The week-long event is organised by the US Dept of Justice and US Department of State and will bring together participants from Hungary, Romania, Bulgaria, Moldova, and Ukraine to discuss investigative and prosecutorial methods related to cybercrime and digital piracy.

Ari Alibhai speaks on day three when digital piracy will be considered in-depth.  Case studies will be provided from the U.S. with presenters from US DOJ’s Computer Crime and Intellectual Property Section (CCIPS).  Ari will present on illicit Streaming and the Premier League discussing the Flawless investigation and prosecution.

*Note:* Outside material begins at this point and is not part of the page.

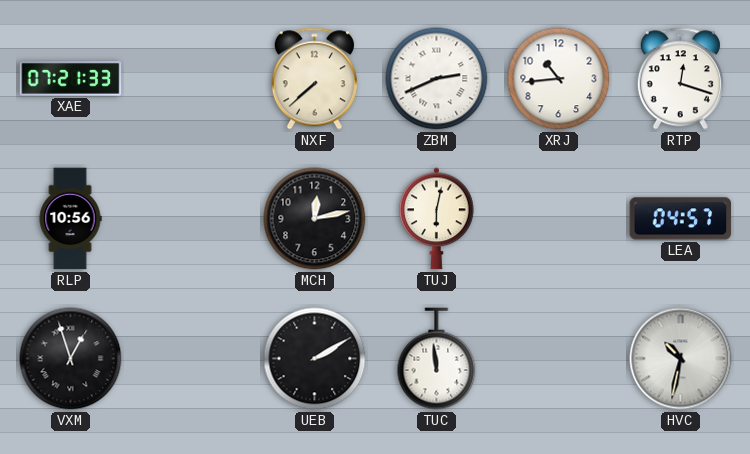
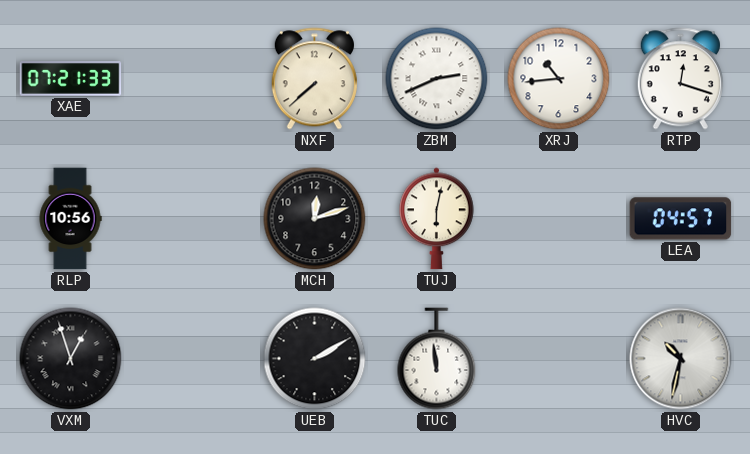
MCH: 12:13 -> 12:12
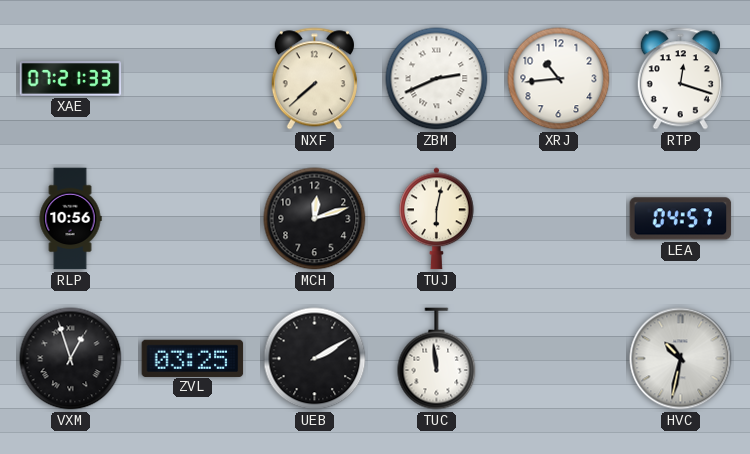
ZVL: none -> 03:25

Ari Alibhai specialises in the private prosecution of criminal intellectual property infringement.  He acts for multinational corporate clients in music, film, sport and broadcast media, including the Premier League, FACT, Sky and BT Sport (now TNT). He is at the forefront of ground-breaking and precedent setting cases, having undertaken almost 100 private prosecutions over a 20 year period, with an increasing focus on broadcast piracy and illicit streaming.

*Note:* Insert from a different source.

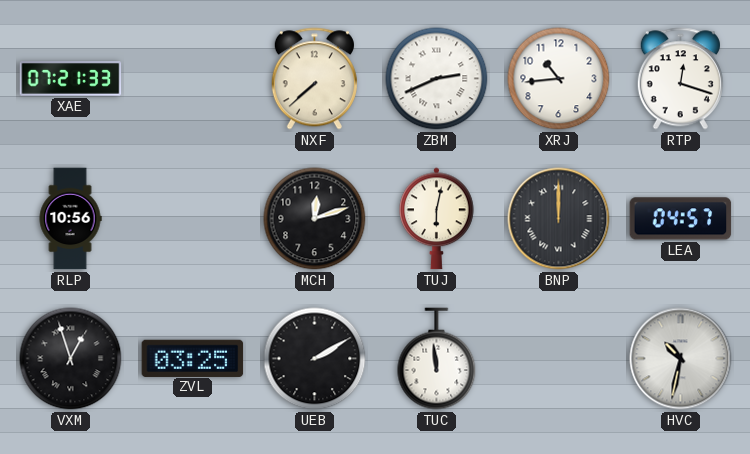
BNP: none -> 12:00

Ari has unique experience building and developing private prosecution systems for rights' holders, brand owners and broadcasters defrauded through piracy, and has done so for many clients including the Premier League, SKY, FACT, The British Recorded Music Industry and Virgin Media Ltd.   Ari has used his experience to train and advise the National Trading Standards Service, the Public Prosecution Service for Northern Ireland and the Crown Prosecution Service in the prosecution of intellectual property crime. For the past ten years Ari has focused on the prosecution of Organised Crime Groups responsible for the operation of large scale Illicit Streaming Services (ISS), the most significant of which concerned the Flawless ISS.

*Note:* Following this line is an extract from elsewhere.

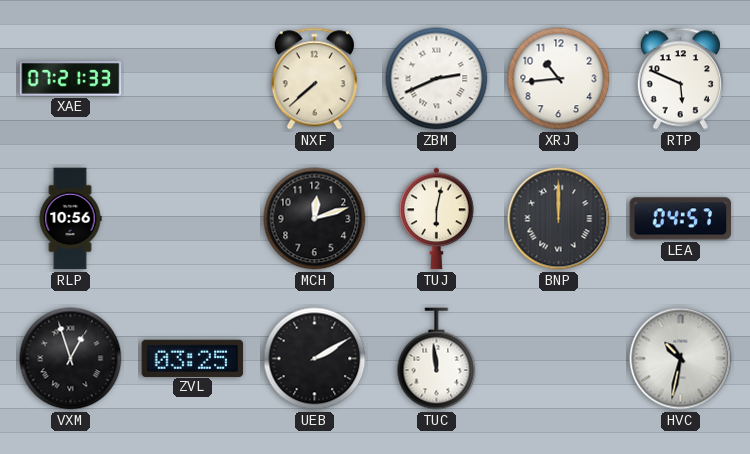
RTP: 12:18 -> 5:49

Trading under the names Flawless, Shared VPS and Optimal (also known as Cosmic), the fraudulent pay-tv services in this case generated in excess of £7 million in just five years. The ISS involved more than 50,000 customers and resellers, and 30 employees, one of which was positioned undercover at a specialist anti-piracy company.  The organisations offered illegal access to watch Premier League matches, hundreds of channels from around the world and tens of thousands of on-demand films and TV shows. It is understood to be the world’s largest-ever prosecution of an illegal streaming network and resulted in five people being sentenced in June 2023 to a total of more than thirty years’ imprisonment after being found guilty of conspiracy to defraud, money laundering and contempt of court. The investigation and prosecution undertaken by the Premier League was supported by a number of organisations including the Metropolitan Police, Hammersmith & Fulham Council’s Trading Standards team and the anti-piracy organisation, FACT.

The event forms part of the U.S. Department of Justice Overseas Prosecutorial Development, Assistance and Training programme.